The Powerball jackpot, now a record $550 million, has led to "lotto fever" as millions rush to buy tickets ahead of the 11 p.m. ET drawing, but mathematicians and experts warn that strategies will do little to enhance your chance of winning.
Even Richard Lustig, seven-time lottery winner who has written the book, "Learn How to Increase Your Chances of Winning the Lottery," says there is no sure-fire way to win.
"I don't guarantee or make promises to anybody that by following my method you're going to win the lottery," he previously told ABC News.
Read more: How One Man Became a Serial Lottery Winner
Lustig advises lottery ticket buyers to set a budget and not to overspend, thinking it will increase your chances of winning.
While the odds of winning the jackpot are one in over 175.2 million, the odds of winning any of the smaller prizes from $4 to $1 million are one in 31.85.
The $550 million prize has a cash option of $360.2 million, the estimated jackpot based on national sales up to the time of the drawing, according to the official Powerball website.
Matthew Vea, an army reservist and programmer, created a website four years ago that has tracked some of the Mega Millions and Powerball numbers that have and have not been drawn.
With the bulging jackpot, Vea said he couldn't resist buying some tickets Tuesday night.
"I did a few quick picks, used some fortune cookies but also grabbed some numbers based on my site's number profiling," Vea said.
However, even Vea is realistic about his chances of winning.
"With true random odds at 1 in 175 million though, even having a 'strategy' isn't likely to make a difference," he said. "But it can sure make you more hopeful than just sticking your finger in the wind with a quick pick."
Lustig advises against using the "quick picks" or numbers picked by the lottery's computer, while Michael Shackleford, gaming mathematician and actuary who specializes in studying casino games, prefers it.
Still Shackleford, admits he has not purchased a lotto ticket in 25 years, "because it's a sucker's bet."
If you want to have a slightly smaller chance of sharing your winnings with others who chose the same numbers as you, he offers a few observations.
People often choose familiar numbers, including birthdays, which, if chosen, means you could share your winnings.

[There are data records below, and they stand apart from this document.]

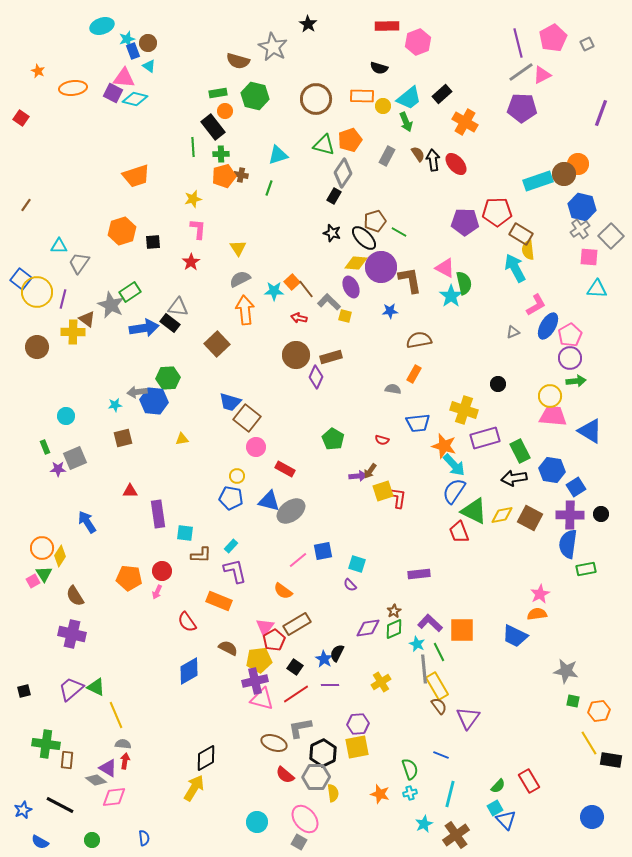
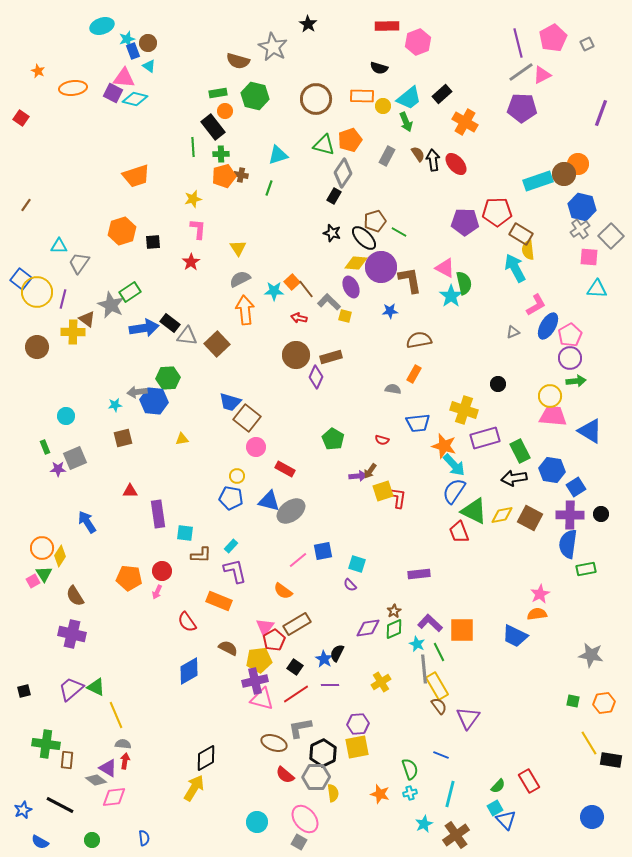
gray triangle at (178, 307): moved 9 px right, 29 px down
gray star at (566, 671): moved 25 px right, 16 px up
orange hexagon at (599, 711): moved 5 px right, 8 px up
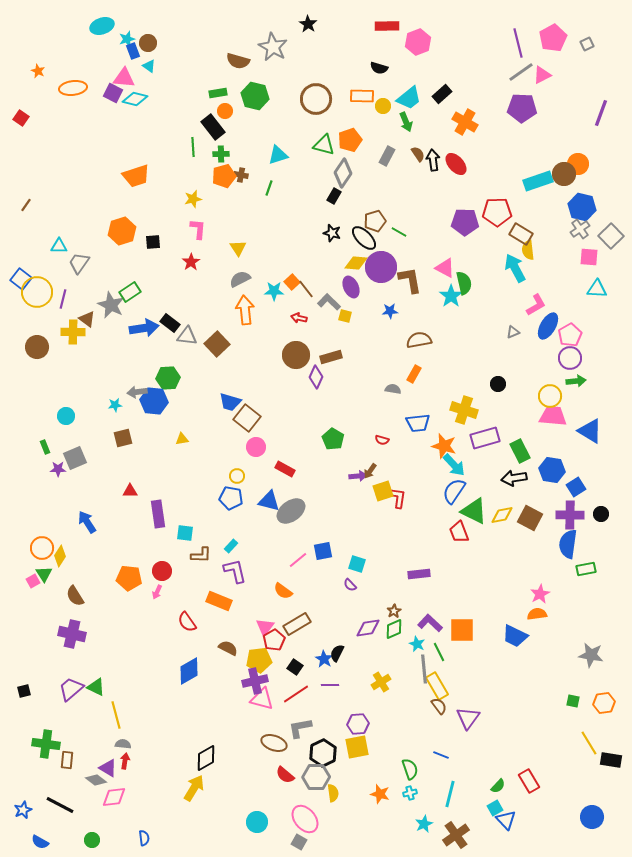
yellow line at (116, 715): rotated 8 degrees clockwise
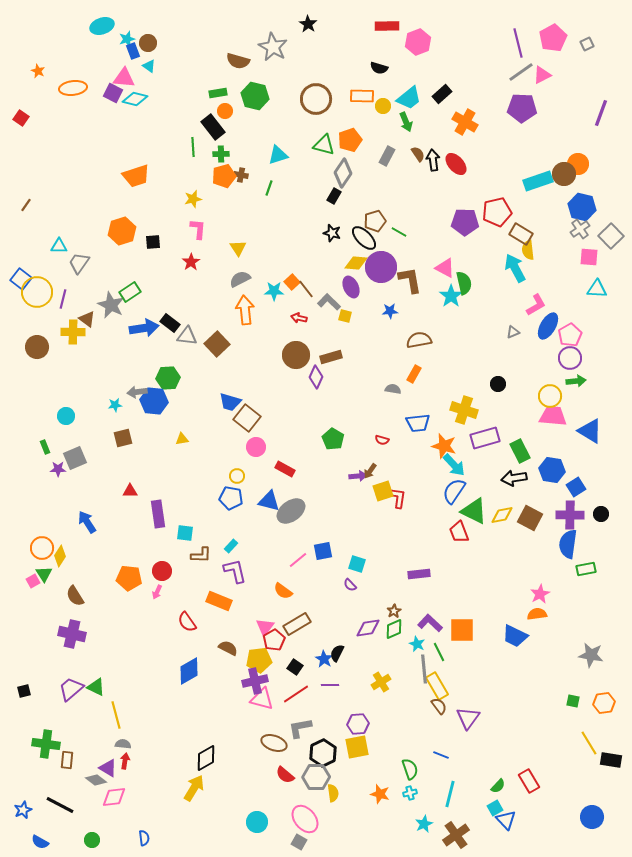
red pentagon at (497, 212): rotated 12 degrees counterclockwise
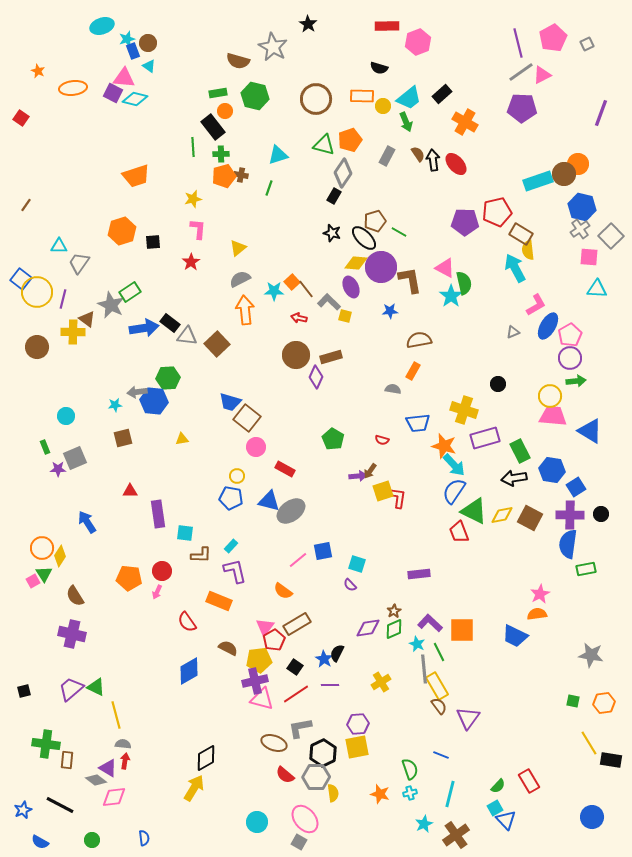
yellow triangle at (238, 248): rotated 24 degrees clockwise
orange rectangle at (414, 374): moved 1 px left, 3 px up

"Everyone was born in a month from one to 12 and days are one and 31, ignoring the late 30s and 40s. If someone were picking birthdays, they have a greater chance to split it with other birthday pickers," he said.
Shackleford has also said many people choose geometric progressions.
The most popular selection for a Quebec lottery drawing in January 2010 were numbers in multiples of seven.
In particular, 824 wagers chose 7, 14, 21, 28, 35, and 42. The second most popular selection, chosen by 424 wagers, was the consecutive numbers 1, 2, 3, 4, 5, and 6. The third most popular selection was the mysterious set of numbers in the television series, "Lost." According to the Quebec lottery, 377 wagers chose: 4, 8, 15, 16, 23 and 42.
Another consideration, Shackleford has said, is when to play the game.
"It's good for you when the jackpot increases but it also induces more people to play, increasing your chance of sharing it," he said.
But at an estimated $550 million, sharing might not be such a bad thing.